Suddenly, the brave new world of the PBA was looking a little bit less bright and shiny.
The Peterborough principle
Another big day for the RSA. As well as another of our ever more dynamic new Fellows’ evenings, tonight sees the launch of our partnership with Peterborough City Council and Arts Council East.
If public agencies are to improve service outcomes in the difficult years ahead they will need to forge a different type of relationship with citizens. This is one of the assumptions behind the partnership. The project aims to develop a debate at many levels about the future for Peterborough and its residents, showing that the way people live and how they engage with decision makers is crucial to the health and prosperity of the city. As a reflection of this belief, the project has an ‘open source’ design with citizens able to make any input they wish as it unfolds.
Having arts and culture at the heart of the partnership will, we hope, be an important source of innovation. Socially engaged arts and culture can play a major role in breaking down social barriers, mobilising and enthusing people, and firing the collective imagination of the city.

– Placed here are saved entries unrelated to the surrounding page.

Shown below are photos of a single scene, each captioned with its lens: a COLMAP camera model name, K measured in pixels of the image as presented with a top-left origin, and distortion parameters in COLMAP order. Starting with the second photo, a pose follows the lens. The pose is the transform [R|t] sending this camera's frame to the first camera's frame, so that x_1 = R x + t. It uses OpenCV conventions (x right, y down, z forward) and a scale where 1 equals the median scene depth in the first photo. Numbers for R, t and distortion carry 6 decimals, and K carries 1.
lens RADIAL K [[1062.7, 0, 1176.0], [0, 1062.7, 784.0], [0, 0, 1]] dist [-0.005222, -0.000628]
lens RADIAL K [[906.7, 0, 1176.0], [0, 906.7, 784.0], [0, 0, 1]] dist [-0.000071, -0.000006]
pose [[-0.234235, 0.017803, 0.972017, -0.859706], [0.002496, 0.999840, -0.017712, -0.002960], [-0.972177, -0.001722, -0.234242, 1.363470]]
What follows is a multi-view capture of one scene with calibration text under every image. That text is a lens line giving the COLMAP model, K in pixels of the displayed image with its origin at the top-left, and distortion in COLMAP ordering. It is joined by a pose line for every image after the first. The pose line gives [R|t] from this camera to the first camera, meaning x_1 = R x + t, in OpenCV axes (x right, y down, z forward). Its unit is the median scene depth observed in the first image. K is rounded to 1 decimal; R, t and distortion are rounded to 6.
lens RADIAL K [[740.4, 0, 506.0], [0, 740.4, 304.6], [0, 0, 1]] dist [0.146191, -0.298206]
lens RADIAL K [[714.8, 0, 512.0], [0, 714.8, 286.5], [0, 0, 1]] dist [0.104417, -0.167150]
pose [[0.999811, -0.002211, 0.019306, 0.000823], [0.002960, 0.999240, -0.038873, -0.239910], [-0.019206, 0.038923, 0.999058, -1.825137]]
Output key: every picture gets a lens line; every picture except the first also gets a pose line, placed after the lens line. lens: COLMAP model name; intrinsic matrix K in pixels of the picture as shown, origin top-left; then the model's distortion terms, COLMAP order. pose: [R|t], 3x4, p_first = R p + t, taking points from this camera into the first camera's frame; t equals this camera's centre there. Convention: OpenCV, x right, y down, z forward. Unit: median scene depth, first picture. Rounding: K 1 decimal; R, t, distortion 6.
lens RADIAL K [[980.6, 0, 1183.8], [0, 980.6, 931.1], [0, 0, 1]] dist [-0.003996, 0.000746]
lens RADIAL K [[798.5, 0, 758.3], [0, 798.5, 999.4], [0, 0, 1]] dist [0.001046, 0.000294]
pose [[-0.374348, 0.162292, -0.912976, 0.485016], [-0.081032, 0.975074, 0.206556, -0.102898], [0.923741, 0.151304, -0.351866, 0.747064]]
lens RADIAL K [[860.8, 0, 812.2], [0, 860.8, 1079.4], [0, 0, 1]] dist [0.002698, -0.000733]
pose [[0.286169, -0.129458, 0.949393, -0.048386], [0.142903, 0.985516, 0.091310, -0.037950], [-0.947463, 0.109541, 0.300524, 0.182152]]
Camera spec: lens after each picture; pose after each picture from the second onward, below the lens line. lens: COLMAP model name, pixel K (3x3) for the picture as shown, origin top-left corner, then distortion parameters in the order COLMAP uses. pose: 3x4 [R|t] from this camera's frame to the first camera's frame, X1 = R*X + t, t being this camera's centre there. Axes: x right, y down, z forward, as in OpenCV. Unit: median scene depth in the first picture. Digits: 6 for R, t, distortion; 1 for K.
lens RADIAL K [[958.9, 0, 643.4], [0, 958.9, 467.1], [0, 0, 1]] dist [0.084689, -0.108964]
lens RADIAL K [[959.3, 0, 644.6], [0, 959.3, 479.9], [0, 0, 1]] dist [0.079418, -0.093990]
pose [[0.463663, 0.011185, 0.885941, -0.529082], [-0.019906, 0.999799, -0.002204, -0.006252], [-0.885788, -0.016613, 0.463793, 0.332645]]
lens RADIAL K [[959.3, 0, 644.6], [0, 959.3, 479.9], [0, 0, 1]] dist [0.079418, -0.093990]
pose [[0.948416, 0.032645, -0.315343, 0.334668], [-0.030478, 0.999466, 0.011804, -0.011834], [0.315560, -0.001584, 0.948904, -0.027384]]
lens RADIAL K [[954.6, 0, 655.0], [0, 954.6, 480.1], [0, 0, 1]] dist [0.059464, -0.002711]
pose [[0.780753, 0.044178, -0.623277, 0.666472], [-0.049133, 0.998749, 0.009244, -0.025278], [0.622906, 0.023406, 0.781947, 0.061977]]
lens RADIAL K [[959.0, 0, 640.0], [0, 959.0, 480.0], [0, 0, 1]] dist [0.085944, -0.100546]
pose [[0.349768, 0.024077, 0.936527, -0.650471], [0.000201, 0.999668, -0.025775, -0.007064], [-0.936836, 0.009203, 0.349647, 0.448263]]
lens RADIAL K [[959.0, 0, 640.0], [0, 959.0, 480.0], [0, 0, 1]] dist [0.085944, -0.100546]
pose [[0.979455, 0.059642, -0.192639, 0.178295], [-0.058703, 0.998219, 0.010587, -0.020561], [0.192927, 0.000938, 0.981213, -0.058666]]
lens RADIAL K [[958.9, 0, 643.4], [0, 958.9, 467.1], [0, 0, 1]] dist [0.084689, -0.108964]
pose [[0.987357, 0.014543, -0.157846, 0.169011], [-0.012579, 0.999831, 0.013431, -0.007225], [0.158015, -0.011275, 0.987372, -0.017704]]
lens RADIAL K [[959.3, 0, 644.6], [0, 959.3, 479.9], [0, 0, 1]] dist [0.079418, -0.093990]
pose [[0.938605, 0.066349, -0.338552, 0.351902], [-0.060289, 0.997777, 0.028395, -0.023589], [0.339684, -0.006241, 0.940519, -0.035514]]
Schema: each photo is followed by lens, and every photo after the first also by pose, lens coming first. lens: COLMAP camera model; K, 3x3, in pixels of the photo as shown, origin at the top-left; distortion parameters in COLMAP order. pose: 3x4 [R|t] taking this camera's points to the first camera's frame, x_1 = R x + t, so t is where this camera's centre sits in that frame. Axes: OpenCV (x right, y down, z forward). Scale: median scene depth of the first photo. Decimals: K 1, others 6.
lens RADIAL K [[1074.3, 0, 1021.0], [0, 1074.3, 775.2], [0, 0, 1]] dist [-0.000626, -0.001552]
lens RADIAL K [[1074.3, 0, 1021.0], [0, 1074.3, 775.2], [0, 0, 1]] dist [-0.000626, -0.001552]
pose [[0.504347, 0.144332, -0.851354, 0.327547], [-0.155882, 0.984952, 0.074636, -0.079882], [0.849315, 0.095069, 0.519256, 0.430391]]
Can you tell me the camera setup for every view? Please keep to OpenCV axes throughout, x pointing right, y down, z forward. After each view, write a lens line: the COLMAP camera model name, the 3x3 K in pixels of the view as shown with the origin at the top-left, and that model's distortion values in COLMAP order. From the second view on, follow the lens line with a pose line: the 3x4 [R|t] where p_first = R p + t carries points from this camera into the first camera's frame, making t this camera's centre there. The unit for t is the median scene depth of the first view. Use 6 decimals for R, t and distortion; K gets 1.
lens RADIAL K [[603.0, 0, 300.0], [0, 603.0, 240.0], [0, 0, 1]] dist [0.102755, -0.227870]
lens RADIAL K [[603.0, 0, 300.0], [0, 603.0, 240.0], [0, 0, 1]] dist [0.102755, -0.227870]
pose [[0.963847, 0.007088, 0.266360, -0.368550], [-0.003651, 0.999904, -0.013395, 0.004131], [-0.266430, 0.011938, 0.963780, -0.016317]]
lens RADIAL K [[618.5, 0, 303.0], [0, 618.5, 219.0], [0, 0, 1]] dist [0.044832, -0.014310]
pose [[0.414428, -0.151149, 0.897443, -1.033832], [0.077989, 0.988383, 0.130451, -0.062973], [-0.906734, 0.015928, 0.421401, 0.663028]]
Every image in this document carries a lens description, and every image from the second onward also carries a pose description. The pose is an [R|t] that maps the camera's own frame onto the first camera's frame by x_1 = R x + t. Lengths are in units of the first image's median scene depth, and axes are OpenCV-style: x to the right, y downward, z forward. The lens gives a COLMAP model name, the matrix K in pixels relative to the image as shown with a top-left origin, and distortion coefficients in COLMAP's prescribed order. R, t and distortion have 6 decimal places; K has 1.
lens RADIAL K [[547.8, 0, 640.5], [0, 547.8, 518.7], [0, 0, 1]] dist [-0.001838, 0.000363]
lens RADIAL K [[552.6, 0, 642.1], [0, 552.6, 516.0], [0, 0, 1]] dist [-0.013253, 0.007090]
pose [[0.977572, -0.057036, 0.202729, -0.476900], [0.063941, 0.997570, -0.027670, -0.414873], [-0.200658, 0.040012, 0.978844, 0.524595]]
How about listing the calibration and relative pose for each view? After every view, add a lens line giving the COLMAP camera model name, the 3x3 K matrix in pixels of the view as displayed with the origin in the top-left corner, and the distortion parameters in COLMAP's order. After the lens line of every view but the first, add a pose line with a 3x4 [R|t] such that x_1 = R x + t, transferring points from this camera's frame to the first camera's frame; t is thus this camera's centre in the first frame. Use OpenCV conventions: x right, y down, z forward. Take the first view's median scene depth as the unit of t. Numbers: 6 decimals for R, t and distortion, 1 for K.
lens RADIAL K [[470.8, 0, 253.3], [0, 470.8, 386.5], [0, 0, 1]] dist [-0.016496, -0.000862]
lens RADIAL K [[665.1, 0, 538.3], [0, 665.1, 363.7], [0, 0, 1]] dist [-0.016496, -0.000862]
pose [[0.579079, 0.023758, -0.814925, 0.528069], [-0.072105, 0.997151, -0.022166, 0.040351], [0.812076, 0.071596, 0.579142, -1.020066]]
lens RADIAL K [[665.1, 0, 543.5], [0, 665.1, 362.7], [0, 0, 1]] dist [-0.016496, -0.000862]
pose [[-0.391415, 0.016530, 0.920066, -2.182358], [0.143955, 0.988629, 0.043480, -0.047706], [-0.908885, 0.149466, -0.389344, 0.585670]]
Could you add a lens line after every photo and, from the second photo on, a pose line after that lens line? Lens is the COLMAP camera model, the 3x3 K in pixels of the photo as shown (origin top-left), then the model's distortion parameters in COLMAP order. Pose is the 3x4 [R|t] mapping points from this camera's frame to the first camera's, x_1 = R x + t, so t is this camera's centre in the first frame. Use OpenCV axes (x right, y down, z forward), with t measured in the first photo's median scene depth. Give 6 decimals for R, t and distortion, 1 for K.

The project will also engage with the shape and form of front line public services. For example, there is a programme to develop a recovery community for problem drug users. We are also seeking to build on a pilot project in Manchester to develop what we are calling ‘an area based curriculum’ through which schools and the community work together to foster a wider culture of learning.
The project aims will also draw on the RSA Fellowship and lecture programme to bring new perspectives on the choices facing the city.
Peterborough is a successful city in many ways and far from the most socially and economically deprived. However levels of trust, engagement and attachment to place are lower than average and problems like crime and drug use higher. These problems often get worse when population rises take place and the Peterborough population is set to grow by about 20,000 over the next decade.
Peterborough leaders share with the RSA the view that we need to cultivate a more ambitious model of citizenship – more engaged, more self-reliant, more pro-social – and that this needs to be done, in part, through the development of a stronger sense of identity and attachment. At its heart this project seeks to answer a question I have often posed before: what kind of people do we need to be to create the better future we want?